▶ **Document segment**:
►

On Thu, Jul 2, 2026 at 1:33 AM Christian Corti via cctalk <
cctalk(a)classiccmp.org> wrote:
On Wed, 1 Jul 2026, Bill Degnan wrote:
But when I try to actually read a tape I get
errors
Here are examples of the tape read commands, there are many variations
one
can try:
dd if=/dev/nst0 of=block1.bin
dd if=dev/nst0 of /dev/null bs=1024
etc
I would open a 2nd window and run the following command to view the
system
messages while the dd program is running
dmesg | tail -50
result example:
[ 1802.404408] st0: Failed to read 1326 byte block with 1024 byte
transfer.
[ 1813.881884] st0: Failed to read 3846 byte
block with 1024 byte
transfer
The conclusion is very simple: you cannot use dd for tapes with variable
block sizes! You must issue individual read calls and parse the result
length for each tape block.

◄

▶ **Information provided**:
►

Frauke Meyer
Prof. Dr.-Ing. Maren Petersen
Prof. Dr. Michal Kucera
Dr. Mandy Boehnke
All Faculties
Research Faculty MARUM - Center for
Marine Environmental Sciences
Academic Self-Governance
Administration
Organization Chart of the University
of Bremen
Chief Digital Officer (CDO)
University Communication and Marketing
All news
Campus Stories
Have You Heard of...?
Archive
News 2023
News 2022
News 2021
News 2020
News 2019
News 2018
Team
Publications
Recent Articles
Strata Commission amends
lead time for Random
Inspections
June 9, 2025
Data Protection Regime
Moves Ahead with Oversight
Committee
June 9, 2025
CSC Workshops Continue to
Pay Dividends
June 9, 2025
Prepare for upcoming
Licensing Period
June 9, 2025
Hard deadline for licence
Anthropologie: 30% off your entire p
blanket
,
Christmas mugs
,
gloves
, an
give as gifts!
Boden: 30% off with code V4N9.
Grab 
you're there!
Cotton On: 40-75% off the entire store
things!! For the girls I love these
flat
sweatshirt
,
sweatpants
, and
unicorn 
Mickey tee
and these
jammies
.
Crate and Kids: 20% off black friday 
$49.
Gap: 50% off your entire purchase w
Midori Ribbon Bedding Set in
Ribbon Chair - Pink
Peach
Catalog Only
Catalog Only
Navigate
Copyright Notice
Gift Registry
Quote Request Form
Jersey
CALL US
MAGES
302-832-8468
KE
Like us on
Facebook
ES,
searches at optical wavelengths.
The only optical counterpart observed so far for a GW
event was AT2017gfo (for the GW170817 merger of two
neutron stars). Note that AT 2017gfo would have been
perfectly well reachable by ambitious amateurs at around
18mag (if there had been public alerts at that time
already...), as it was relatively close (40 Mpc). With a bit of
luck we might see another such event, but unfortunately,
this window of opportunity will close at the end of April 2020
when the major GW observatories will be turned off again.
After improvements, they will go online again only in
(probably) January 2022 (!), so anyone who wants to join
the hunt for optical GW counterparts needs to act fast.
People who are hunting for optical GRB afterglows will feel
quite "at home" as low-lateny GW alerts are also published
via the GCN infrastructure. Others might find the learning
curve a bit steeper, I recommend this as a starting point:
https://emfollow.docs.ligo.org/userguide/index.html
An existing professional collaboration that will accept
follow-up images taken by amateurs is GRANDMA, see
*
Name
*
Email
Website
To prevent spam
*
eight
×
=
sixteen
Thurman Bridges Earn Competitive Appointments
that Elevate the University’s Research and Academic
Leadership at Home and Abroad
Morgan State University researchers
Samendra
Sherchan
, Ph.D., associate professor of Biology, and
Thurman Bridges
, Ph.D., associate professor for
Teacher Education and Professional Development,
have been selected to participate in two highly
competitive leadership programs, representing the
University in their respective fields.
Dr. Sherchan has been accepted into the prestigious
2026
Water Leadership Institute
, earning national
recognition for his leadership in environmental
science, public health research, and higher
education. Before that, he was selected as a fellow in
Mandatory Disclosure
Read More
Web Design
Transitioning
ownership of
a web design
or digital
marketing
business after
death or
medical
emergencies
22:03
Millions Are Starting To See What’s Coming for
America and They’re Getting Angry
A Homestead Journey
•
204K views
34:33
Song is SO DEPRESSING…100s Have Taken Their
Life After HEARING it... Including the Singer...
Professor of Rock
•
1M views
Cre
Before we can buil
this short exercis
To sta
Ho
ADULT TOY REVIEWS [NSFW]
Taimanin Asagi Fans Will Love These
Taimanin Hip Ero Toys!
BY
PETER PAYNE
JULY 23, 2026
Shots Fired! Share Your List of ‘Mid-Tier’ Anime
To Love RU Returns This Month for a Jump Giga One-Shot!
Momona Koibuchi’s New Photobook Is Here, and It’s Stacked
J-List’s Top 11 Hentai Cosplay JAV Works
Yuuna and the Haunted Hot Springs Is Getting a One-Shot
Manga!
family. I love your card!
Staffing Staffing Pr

◄
►

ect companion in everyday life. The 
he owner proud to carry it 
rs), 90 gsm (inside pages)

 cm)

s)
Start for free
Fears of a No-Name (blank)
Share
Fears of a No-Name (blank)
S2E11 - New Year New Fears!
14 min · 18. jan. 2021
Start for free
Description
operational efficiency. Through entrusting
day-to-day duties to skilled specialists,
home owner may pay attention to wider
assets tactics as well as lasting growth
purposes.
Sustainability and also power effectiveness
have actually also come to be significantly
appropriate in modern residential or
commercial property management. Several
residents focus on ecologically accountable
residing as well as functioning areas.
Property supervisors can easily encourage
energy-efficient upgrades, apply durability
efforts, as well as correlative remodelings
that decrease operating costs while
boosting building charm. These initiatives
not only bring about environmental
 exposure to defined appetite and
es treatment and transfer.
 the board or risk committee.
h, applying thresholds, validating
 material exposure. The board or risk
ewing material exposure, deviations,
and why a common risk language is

◄
►

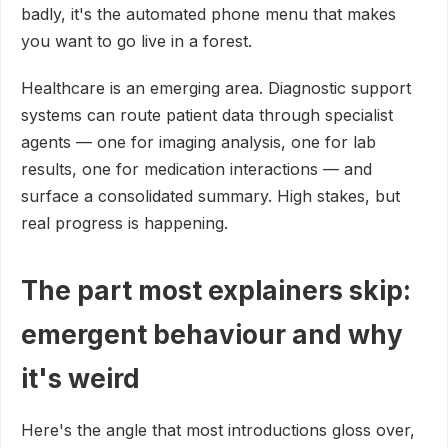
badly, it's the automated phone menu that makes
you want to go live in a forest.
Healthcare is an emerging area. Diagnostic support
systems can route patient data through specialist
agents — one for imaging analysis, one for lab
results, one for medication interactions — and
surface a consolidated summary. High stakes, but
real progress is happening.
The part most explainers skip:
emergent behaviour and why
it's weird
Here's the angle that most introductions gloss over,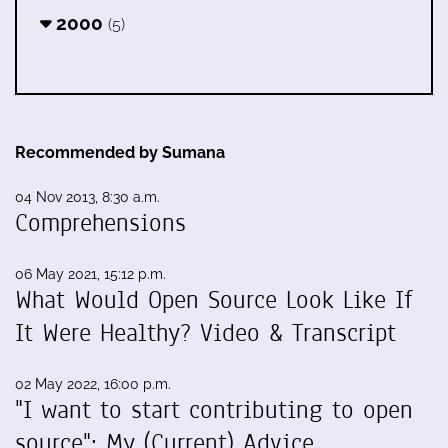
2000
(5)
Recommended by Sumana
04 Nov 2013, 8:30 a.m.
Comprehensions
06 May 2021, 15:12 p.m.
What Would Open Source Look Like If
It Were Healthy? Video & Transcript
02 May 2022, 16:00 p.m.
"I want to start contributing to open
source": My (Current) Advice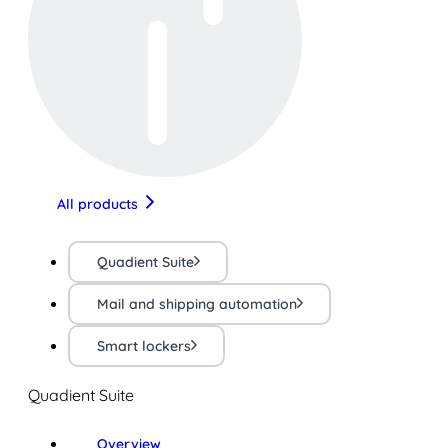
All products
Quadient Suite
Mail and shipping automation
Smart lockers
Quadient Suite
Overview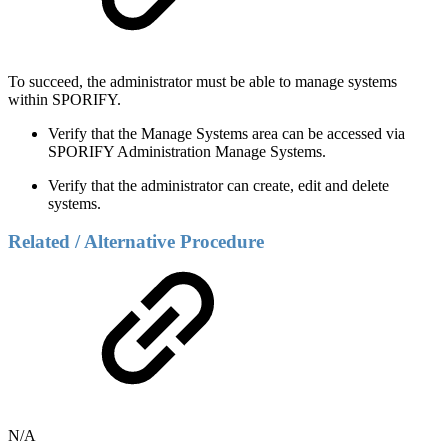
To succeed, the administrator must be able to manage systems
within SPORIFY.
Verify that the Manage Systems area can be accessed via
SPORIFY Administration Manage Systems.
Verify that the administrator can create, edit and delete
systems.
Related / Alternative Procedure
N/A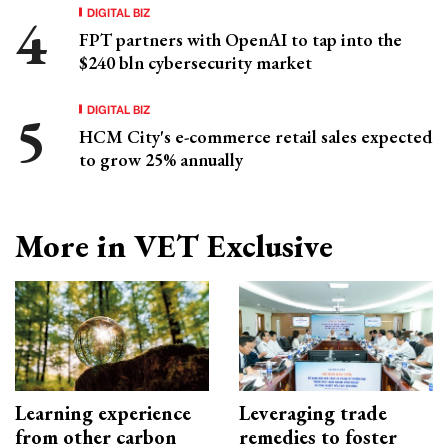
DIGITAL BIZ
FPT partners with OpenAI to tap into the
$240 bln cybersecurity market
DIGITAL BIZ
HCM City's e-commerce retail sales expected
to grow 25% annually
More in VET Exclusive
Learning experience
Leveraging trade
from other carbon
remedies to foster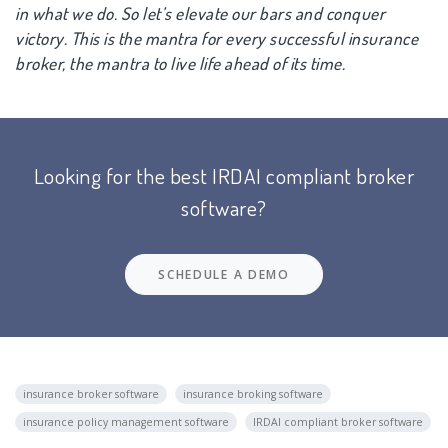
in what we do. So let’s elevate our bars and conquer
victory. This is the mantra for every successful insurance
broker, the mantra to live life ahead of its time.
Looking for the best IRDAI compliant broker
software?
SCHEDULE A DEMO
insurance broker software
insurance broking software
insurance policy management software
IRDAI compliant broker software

◄

▶ **Exercise goal**:
Answer these questions about the tape-reading message:
1. What command is run in a second window to view system messages while dd is running?
2. In the message logged at 1802.404408, what block size did st0 fail to read, and with what transfer size?
3. According to the conclusion, what must be done instead of using dd for tapes with variable block sizes?

▶ **Answer section**:
1. dmesg | tail -50
2. It failed to read a 1326 byte block with a 1024 byte transfer.
3. You must issue individual read calls and parse the result length for each tape block.